Group your long data to one row per song.

Table tab > Group by:

  • Group by: artist, track, time, genre
  • Aggregations:
    • weeks_on_chart = count of rows
    • peak_rank = min of rank (rank 1 is the best)

Optionally, add a songs_by_artist column: count how many unique songs each artist has. This is a window calculation — after grouping, count rows per artist and assign that number back to every song by that artist. In Syto, try using Derive with a window/partition expression after the group-by step.

ImportantCheckpoint: billboard-songs.csv
  • ~316 rows, one per song
  • weeks_on_chart ranges from 1 to ~57
  • peak_rank ranges from 1 to ~99

Export as CSV: billboard-songs.csv


Session 2: First Steps in Tableau

If you didn’t finish Session 1, download the pre-built CSV files from Moodle.

Part 1: Connect Data

  1. Open Tableau Public
  2. Connect > Text file > select billboard-long.csv
  3. Verify types: dates show calendar icons, rank/week show #, text fields show Abc
  4. Click Sheet 1 to go to a worksheet
  5. Add the second data source: Data > New Data Source > connect billboard-songs.csv

You can switch between data sources using the Data Source selector in the toolbar.

Note

rank is numeric, so Tableau defaults to SUM — but summing ranks is meaningless. When using rank, change the aggregation to MIN, AVG, or MEDIAN.


Part 2: Guided Worksheets

Worksheet 1: Artists with Most Weeks at #1 (bar chart)

Data source: billboard-long.csv

  1. Drag artist to Rows
  2. Drag rank to Filters — filter to only rank 1
  3. Drag chart_date to Columns — change the aggregation to CNTD (count distinct) to count the number of weeks at #1
  4. Sort descending (toolbar sort icon)
  5. Title: “Artists with Most Weeks at #1”

Artists with most weeks at #1

Worksheet 2: Song Trajectories (line chart)

Data source: billboard-long.csv

  1. Drag chart_date to Columns — Tableau may default to YEAR; right-click the pill and select WEEK(chart_date) to get weekly granularity
  2. Drag rank to Rows
  3. Reverse the Y-axis: right-click the rank axis > Edit Axis > check Reversed (rank 1 at the top)
  4. Drag artist to Filters > select 2-3 artists who had multiple songs (e.g., Metallica, Madonna). Show the filter as a dropdown: right-click the filter pill > Show Filter
  5. Drag track to Detail on the Marks card (this separates lines per song)
  6. Drag artist to Color on the Marks card
  7. Change Mark type to Line
  8. Title: “Song Trajectories”

Song trajectories — filtered by artist, colored by artist, detail by track

Worksheet 3: Weeks on Chart (histogram)

Data source: billboard-songs.csv

  1. Right-click weeks_on_chart > Create > Bins… > bin size 1
  2. Drag weeks_on_chart (bin) to Columns
  3. Drag Number of Records (or CNT(track)) to Rows
  4. Title: “Distribution of Weeks on Chart”
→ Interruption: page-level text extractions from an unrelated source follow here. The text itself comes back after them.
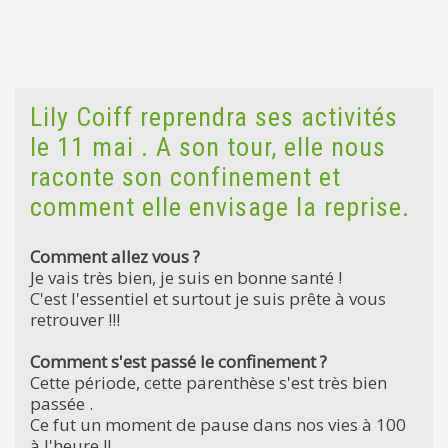
Lily Coiff reprendra ses activités
le 11 mai . A son tour, elle nous
raconte son confinement et
comment elle envisage la reprise.
Comment allez vous ?
Je vais très bien, je suis en bonne santé !
C'est l'essentiel et surtout je suis prête à vous
retrouver !!!
Comment s'est passé le confinement ?
Cette période, cette parenthèse s'est très bien
passée .
Ce fut un moment de pause dans nos vies à 100
à l'heure !!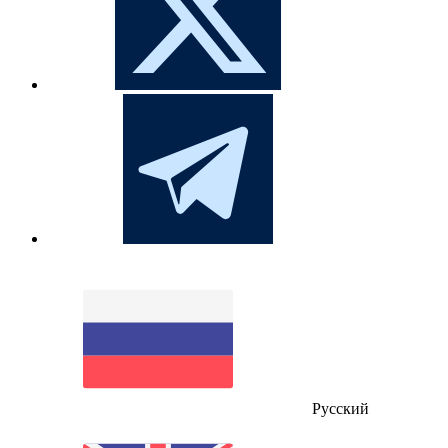
Русский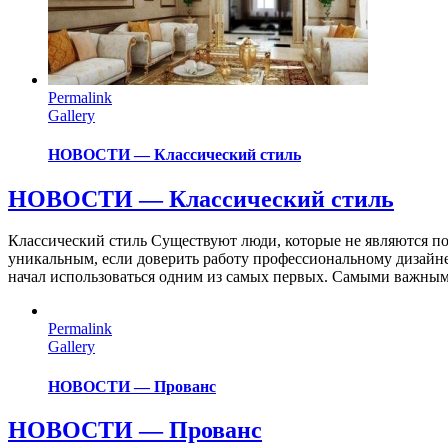
Permalink
Gallery
НОВОСТИ — Классический стиль
НОВОСТИ — Классический стиль
Классический стиль Существуют люди, которые не являются п
уникальным, если доверить работу профессиональному дизайнер
начал использоваться одним из самых первых. Самыми важными
Permalink
Gallery
НОВОСТИ — Прованс
НОВОСТИ — Прованс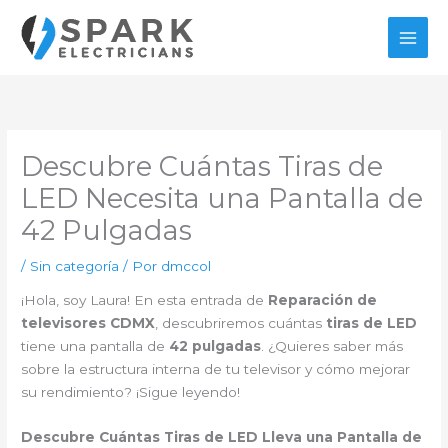
Ir
al
contenido
Descubre Cuántas Tiras de
LED Necesita una Pantalla de
42 Pulgadas
/
Sin categoría
/ Por
dmccol
¡Hola, soy Laura! En esta entrada de
Reparación de
televisores CDMX
, descubriremos cuántas
tiras de LED
tiene una pantalla de
42 pulgadas
. ¿Quieres saber más
sobre la estructura interna de tu televisor y cómo mejorar
su rendimiento? ¡Sigue leyendo!
Descubre Cuántas Tiras de LED Lleva una Pantalla de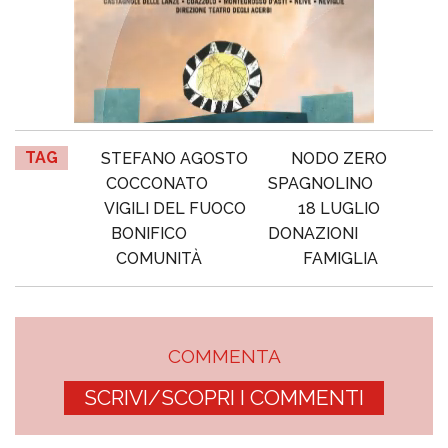
TAG
STEFANO AGOSTO
NODO ZERO
COCCONATO
SPAGNOLINO
VIGILI DEL FUOCO
18 LUGLIO
BONIFICO
DONAZIONI
COMUNITÀ
FAMIGLIA
COMMENTA
SCRIVI/SCOPRI I COMMENTI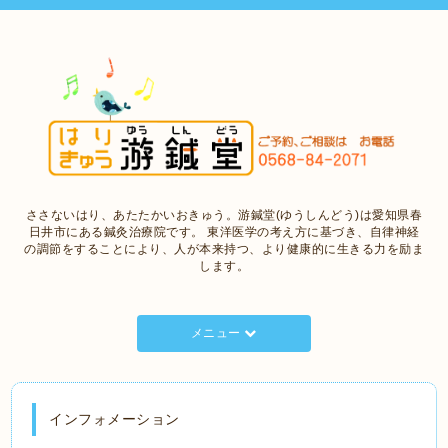
ささないはり、あたたかいおきゅう。游鍼堂(ゆうしんどう)は愛知県春
日井市にある鍼灸治療院です。 東洋医学の考え方に基づき、自律神経
の調節をすることにより、人が本来持つ、より健康的に生きる力を励ま
します。
メニュー
インフォメーション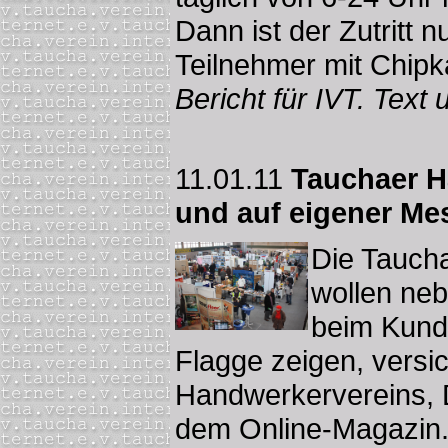
Dann ist der Zutritt 
Teilnehmer mit Chipk
Bericht für IVT. Text
11.01.11
Tauchaer H
und auf eigener Me
Die Tauch
wollen neb
beim Kunde
Flagge zeigen, versi
Handwerkervereins, 
dem Online-Magazin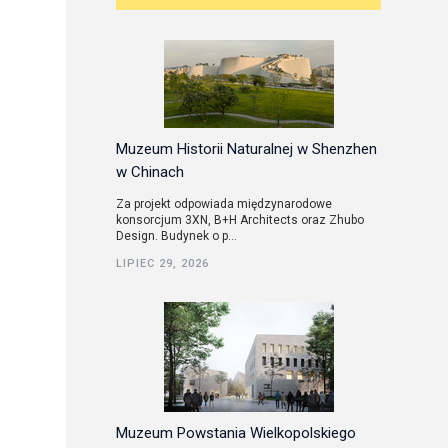
Muzeum Historii Naturalnej w Shenzhen
w Chinach
Za projekt odpowiada międzynarodowe
konsorcjum 3XN, B+H Architects oraz Zhubo
Design. Budynek o p...
LIPIEC 29, 2026
Muzeum Powstania Wielkopolskiego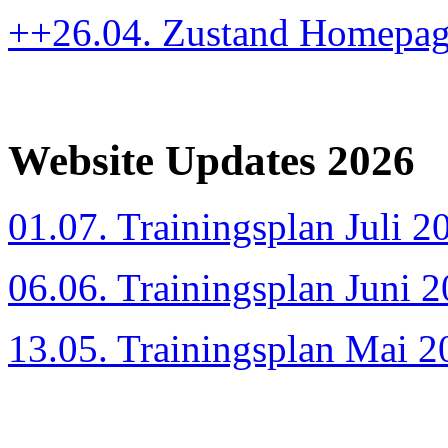
++26.04. Zustand Homepa
Website Updates 2026
01.07. Trainingsplan Juli 2
06.06. Trainingsplan Juni 
13.05. Trainingsplan Mai 2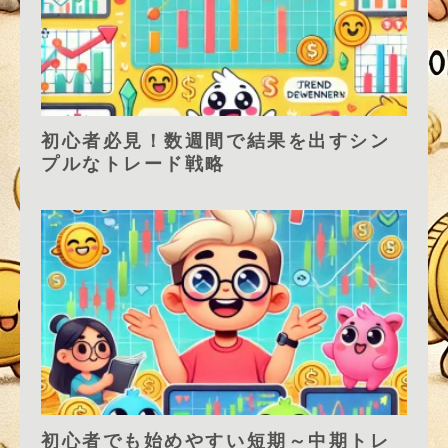
初心者必見！数週間で結果を出すシン
プルなトレード戦略
初心者でも始めやすい短期～中期トレ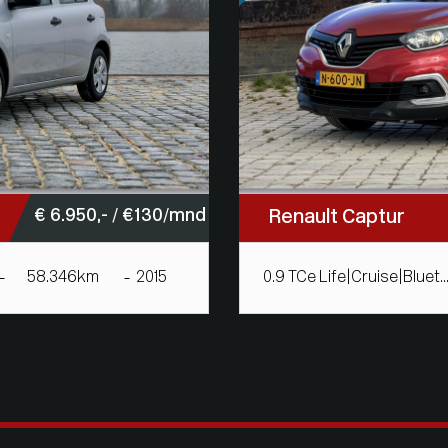
€ 6.950,- / € 130/mnd
Renault Captur
58.346km
2015
0.9 TCe Life|Cruise|Bluet..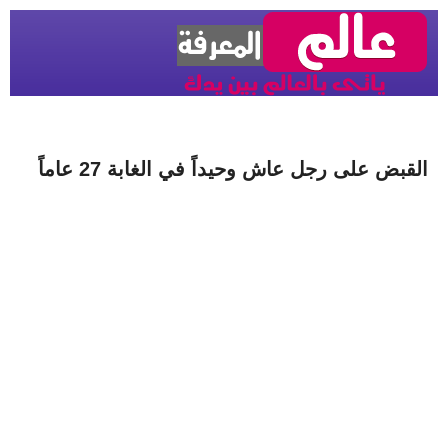
القبض على رجل عاش وحيداً في الغابة 27 عاماً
Part 3: Choose Your Own Worksheet

Pick at least one from the menu below.

Chart Difficulty Data Source Hints
Top 15 longest-running songs (horizontal bar) Easy songs Color by peak_rank
New entries by month (bar) Easy songs Derive month from date_entered
Peak rank vs. weeks on chart (scatter) Medium songs weeks_on_chart on Columns, peak_rank on Rows. Add genre to Color
Rank x week heatmap Medium long week on Columns, track on Rows, rank to Color. Mark type: Square. Filter to top 10 songs
Weeks on chart by genre (box plot) Medium songs Use Show Me panel > box plot

Part 4: Polish & Submit

  1. Titles: Every worksheet has a descriptive title
  2. Tooltips: Hover over marks — customize via Tooltip on the Marks card
  3. Sheet names: Rename tabs (not “Sheet 1”, “Sheet 2”)
  4. Save: File > Export Packaged Workbook (.twbx) or save to Tableau Public

Your workbook should have at least 4 worksheets.


If time allows: explore freely

You have two datasets and a working Tableau setup. Think of a question about Billboard 2000 that interests you and try to answer it with a chart. Some starting points:

  • Do longer songs tend to rank higher or lower?
  • Which artists had multiple songs on the chart at the same time?
  • Is there a relationship between when a song entered the chart and how long it lasted?

Build a new worksheet, pick the right data source, and see what you find. There are no wrong answers here — the goal is to practice turning a question into a visualization.